TSQL:外部连接表的计数产生不正确的结果
Posted
技术标签:
【中文标题】TSQL:外部连接表的计数产生不正确的结果【英文标题】:TSQL: Count on outer joined tables is producing incorrect results 【发布时间】:2015-04-02 03:32:30 【问题描述】:生成关于 SQL Server 2008 的报告。我已使用 LEFT OUTER JOIN
将一个表与其他五个表连接起来。当我对那些其他表进行计数时,我得到了不正确的数据。我知道为什么,但我不确定如何解决它。

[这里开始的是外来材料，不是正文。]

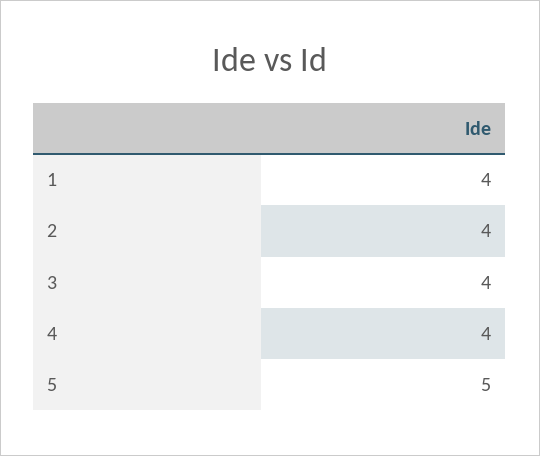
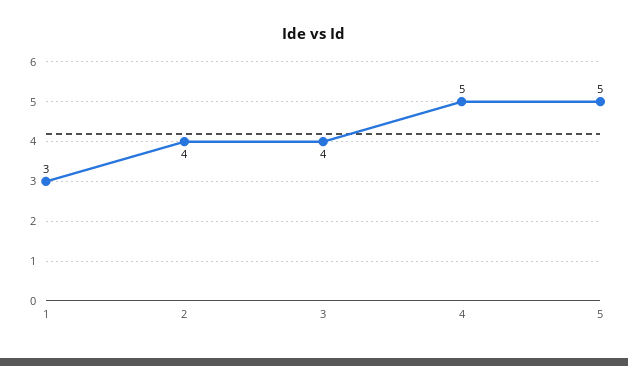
1: 4 -> 3
4: 4 -> 5

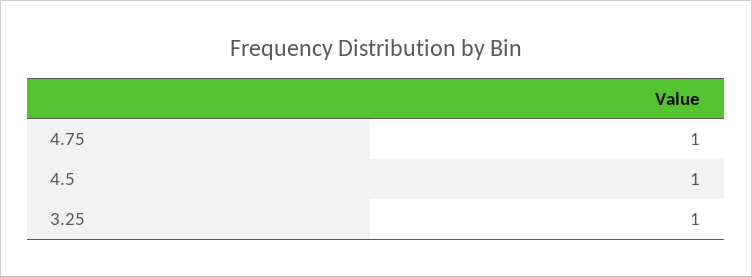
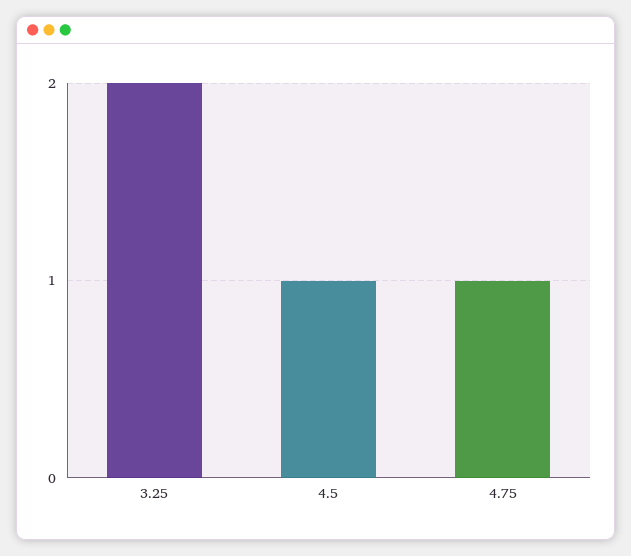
3.25: 1 -> 2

查询正在跟踪一所学校的招生候选人。当他们完成整个流程时,他们会在流程的每个主要阶段被标记。我需要的是计算在特定时期(年和月)中有多少人通过了特定阶段。大多数情况下它都有效。但是,如果候选人通过了该期间的任何阶段,则该候选人也会在之前的阶段中被“计数”,即使它们发生在查询期间之前。一个很好的例子是 AD_35,一个特定的学术项目应该有一个人,但输出显示为 2。当我只查询 AD_35 表时,我得到了正确的信息。所以我知道问题出在外连接上,但我不确定如何解决这个问题(在生成我的命名输出的子查询中尝试了各种标准)。对某人来说应该很容易......在此先感谢,代码如下。 :Year 和 :Month 用于用户输入,将填充数值(例如 2015 1)
连续波
SELECT DISTINCT
ad_candidacy.prog_cde,
ad_candidacy.stageyr,
ad_candidacy.stagemo,
Count (case when (ad_02.stageyr in (:Year, :Year -1, :Year-2) and ad_02.stagemo <= :month) then 1 else null end) as Inquiry,
Count (case when (ad_05.stageyr in (:Year, :Year -1, :Year-2) and ad_05.stagemo <= :month) then 1 else null end) as Applied,
Count (case when (ad_35.stageyr in (:Year, :Year -1, :Year-2) and ad_35.stagemo <= :month and ad_35.id_num = ad_candidacy.id_num and ad_35.stageyr = ad_candidacy.stageyr and ad_35.stagemo=ad_candidacy.stagemo) then 1 else null end) as Accepted,
Count (case when (ad_50.stageyr in (:Year, :Year -1, :Year-2) and ad_50.stagemo <= :month) then 1 else null end) as Matriculated,
Count (case when (ad_enroll.stageyr in (:Year, :Year -1, :Year-2) and ad_enroll.stagemo <= :month) then 1 else null end) as Enrolled,
ad_candidacy.stagemo_long
FROM
ad_candidacy
LEFT OUTER JOIN
ad_02 ON ad_candidacy.id_num = ad_02.id_num
LEFT OUTER JOIN
ad_05 ON ad_candidacy.id_num = ad_05.id_num
LEFT OUTER JOIN
ad_35 ON ad_candidacy.id_num = ad_35.id_num
LEFT OUTER JOIN
ad_enroll ON ad_candidacy.id_num = ad_enroll.id_num
LEFT OUTER JOIN
ad_50 ON ad_candidacy.id_num = ad_50.id_num
WHERE
(ad_candidacy.stageyr in (:Year, :Year -1, :Year-2) )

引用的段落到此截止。